--- PROVIDED RECORDS ---

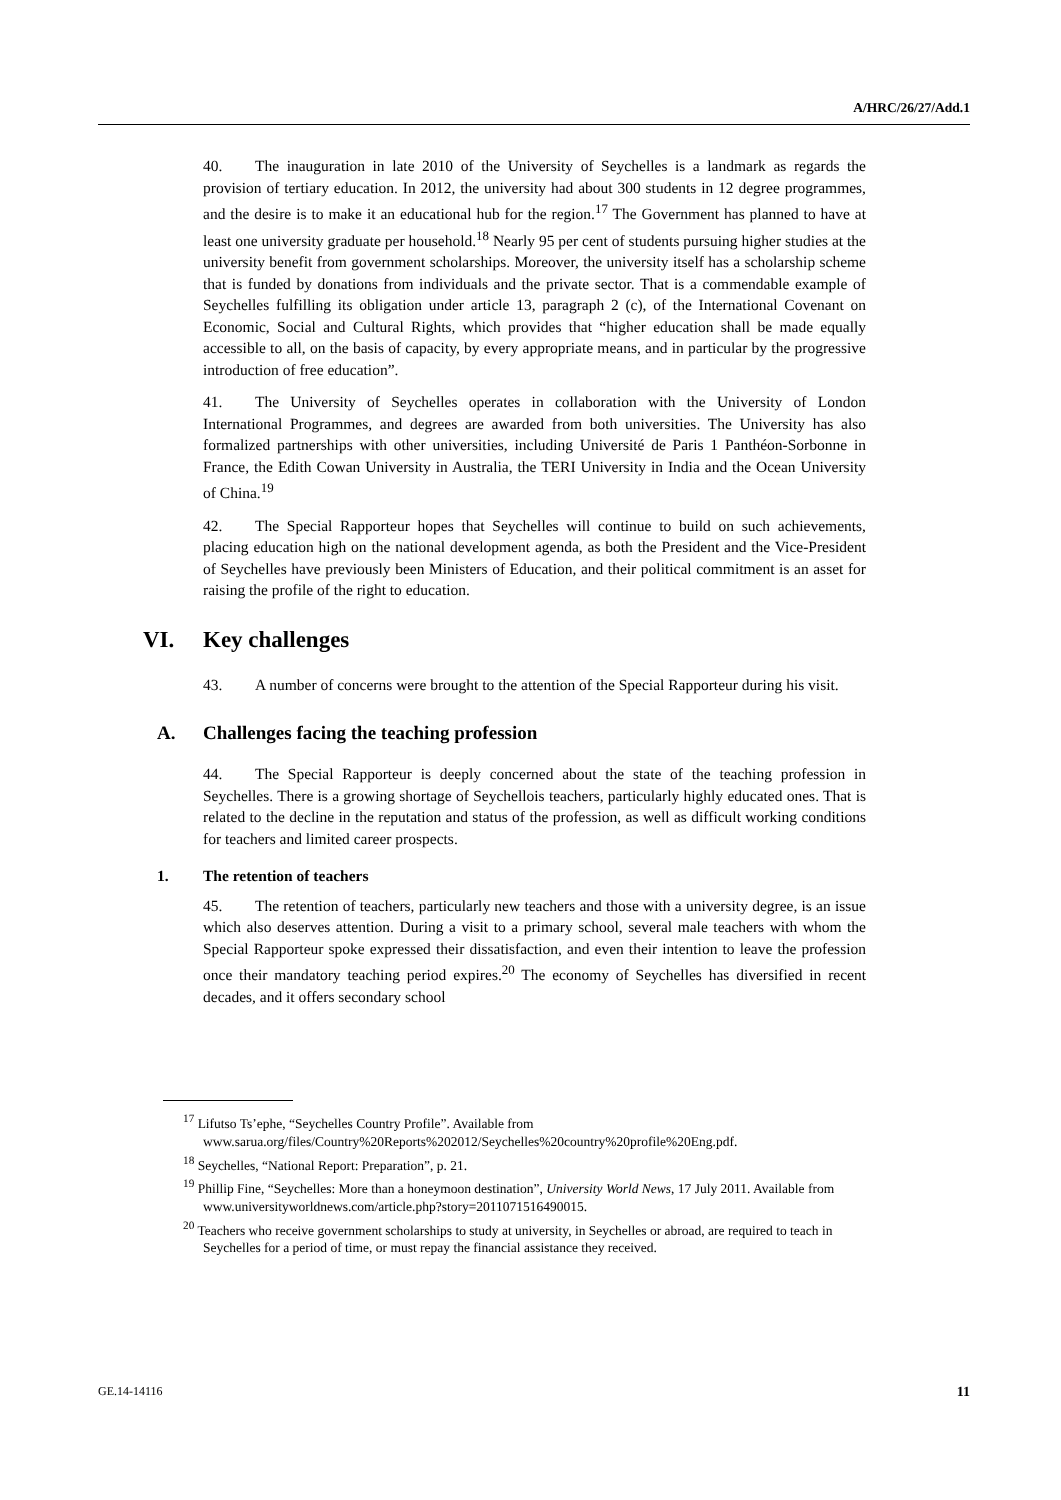A/HRC/26/27/Add.1
40. The inauguration in late 2010 of the University of Seychelles is a landmark as regards the provision of tertiary education. In 2012, the university had about 300 students in 12 degree programmes, and the desire is to make it an educational hub for the region.<sup>17</sup> The Government has planned to have at least one university graduate per household.<sup>18</sup> Nearly 95 per cent of students pursuing higher studies at the university benefit from government scholarships. Moreover, the university itself has a scholarship scheme that is funded by donations from individuals and the private sector. That is a commendable example of Seychelles fulfilling its obligation under article 13, paragraph 2 (c), of the International Covenant on Economic, Social and Cultural Rights, which provides that “higher education shall be made equally accessible to all, on the basis of capacity, by every appropriate means, and in particular by the progressive introduction of free education”.
41. The University of Seychelles operates in collaboration with the University of London International Programmes, and degrees are awarded from both universities. The University has also formalized partnerships with other universities, including Université de Paris 1 Panthéon-Sorbonne in France, the Edith Cowan University in Australia, the TERI University in India and the Ocean University of China.<sup>19</sup>
42. The Special Rapporteur hopes that Seychelles will continue to build on such achievements, placing education high on the national development agenda, as both the President and the Vice-President of Seychelles have previously been Ministers of Education, and their political commitment is an asset for raising the profile of the right to education.
VI. Key challenges
43. A number of concerns were brought to the attention of the Special Rapporteur during his visit.
A. Challenges facing the teaching profession
44. The Special Rapporteur is deeply concerned about the state of the teaching profession in Seychelles. There is a growing shortage of Seychellois teachers, particularly highly educated ones. That is related to the decline in the reputation and status of the profession, as well as difficult working conditions for teachers and limited career prospects.
1. The retention of teachers
45. The retention of teachers, particularly new teachers and those with a university degree, is an issue which also deserves attention. During a visit to a primary school, several male teachers with whom the Special Rapporteur spoke expressed their dissatisfaction, and even their intention to leave the profession once their mandatory teaching period expires.<sup>20</sup> The economy of Seychelles has diversified in recent decades, and it offers secondary school
<sup>17</sup> Lifutso Ts’ephe, “Seychelles Country Profile”. Available from www.sarua.org/files/Country%20Reports%202012/Seychelles%20country%20profile%20Eng.pdf.
<sup>18</sup> Seychelles, “National Report: Preparation”, p. 21.
<sup>19</sup> Phillip Fine, “Seychelles: More than a honeymoon destination”, University World News, 17 July 2011. Available from www.universityworldnews.com/article.php?story=2011071516490015.
<sup>20</sup> Teachers who receive government scholarships to study at university, in Seychelles or abroad, are required to teach in Seychelles for a period of time, or must repay the financial assistance they received.
GE.14-14116 11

---

• _WHAT IS BEING ASKED_: Each line of the material above either contains the word "attention" or does not; state how many do, and nothing else.

• _SOLVED PROBLEM_: 2